Three capacitors connected in series have an effective capacitance of $2\mu \text{F}$. If one of the capacitors is removed, the effective capacitance becomes $3\mu \text{F}$. The capacitance of the capacitor that is removed is

• A. $13\mu \text{F}$
• B. $\frac{3}{2}\mu \text{F}$
• C. $\frac{2}{3}\mu \text{F}$
• D. $6\mu \text{F}$

Answer 1

The correct option is D $6\mu \text{F}$

Let the capacitance of capacitors be $C_1,C_2\&C_3$.
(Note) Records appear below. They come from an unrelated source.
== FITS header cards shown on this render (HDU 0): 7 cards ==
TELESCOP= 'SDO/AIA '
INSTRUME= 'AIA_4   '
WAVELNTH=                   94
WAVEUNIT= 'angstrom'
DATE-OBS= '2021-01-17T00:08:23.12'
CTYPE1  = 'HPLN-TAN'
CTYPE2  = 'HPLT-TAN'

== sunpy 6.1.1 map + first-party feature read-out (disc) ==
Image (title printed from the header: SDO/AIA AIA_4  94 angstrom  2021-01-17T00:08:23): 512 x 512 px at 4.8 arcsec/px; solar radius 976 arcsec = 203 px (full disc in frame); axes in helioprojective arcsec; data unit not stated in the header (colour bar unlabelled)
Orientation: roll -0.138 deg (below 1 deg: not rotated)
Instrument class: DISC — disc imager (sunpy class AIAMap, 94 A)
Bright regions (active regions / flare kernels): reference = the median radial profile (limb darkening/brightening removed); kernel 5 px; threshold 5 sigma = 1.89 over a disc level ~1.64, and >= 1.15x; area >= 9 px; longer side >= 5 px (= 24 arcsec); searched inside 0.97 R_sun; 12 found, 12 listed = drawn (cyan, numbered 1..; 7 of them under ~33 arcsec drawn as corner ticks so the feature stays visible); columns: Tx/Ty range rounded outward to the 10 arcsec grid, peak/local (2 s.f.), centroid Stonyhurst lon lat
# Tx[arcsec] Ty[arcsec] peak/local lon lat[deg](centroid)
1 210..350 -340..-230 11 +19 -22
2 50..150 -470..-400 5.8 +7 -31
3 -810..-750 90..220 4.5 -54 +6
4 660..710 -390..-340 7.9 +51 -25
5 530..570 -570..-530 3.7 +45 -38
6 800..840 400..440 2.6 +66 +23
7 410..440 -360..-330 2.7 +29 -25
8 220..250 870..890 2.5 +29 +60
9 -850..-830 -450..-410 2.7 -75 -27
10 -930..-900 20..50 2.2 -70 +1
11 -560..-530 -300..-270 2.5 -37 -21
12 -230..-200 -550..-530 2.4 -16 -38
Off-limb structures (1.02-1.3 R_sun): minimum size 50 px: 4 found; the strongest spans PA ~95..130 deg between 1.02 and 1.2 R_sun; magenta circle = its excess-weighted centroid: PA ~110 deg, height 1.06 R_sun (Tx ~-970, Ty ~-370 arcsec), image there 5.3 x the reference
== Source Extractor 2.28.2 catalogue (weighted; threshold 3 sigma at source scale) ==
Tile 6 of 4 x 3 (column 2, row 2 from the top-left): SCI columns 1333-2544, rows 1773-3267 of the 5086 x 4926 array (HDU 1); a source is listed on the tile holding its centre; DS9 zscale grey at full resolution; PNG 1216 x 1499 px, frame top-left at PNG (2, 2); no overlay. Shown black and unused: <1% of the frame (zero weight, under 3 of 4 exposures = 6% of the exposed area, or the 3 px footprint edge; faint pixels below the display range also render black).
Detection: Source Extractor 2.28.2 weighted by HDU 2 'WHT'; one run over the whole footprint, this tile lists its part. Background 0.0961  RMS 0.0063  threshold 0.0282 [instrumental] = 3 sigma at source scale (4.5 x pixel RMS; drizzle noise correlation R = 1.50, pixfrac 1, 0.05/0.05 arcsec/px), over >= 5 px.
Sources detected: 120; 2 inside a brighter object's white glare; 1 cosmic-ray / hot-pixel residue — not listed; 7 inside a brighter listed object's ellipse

Effective capacitance of series combination is given by

$\frac{1}{C_1}+\frac{1}{C_2}+\frac{1}{C_3}=\frac{1}{C_{eq}}$

Here, $C_{eq}=2\mu \text{F}$

$\frac{1}{C_1}+\frac{1}{C_2}+\frac{1}{C_3}=\frac{1}{2}......\left(1\right)$

Let's say $C_3$ is removed,

$\frac{1}{C_1}+\frac{1}{C_2}=\frac{1}{3}.........\left(2\right)$

Subtracting eq.$\left(1\right)$ to $\left(2\right)$, we get

$\frac{1}{C_3}=\frac{1}{2}-\frac{1}{3}=\frac{1}{6}$

$\therefore C_3=6\mu \text{F}$

Hence, option $\left(d\right)$ is correct.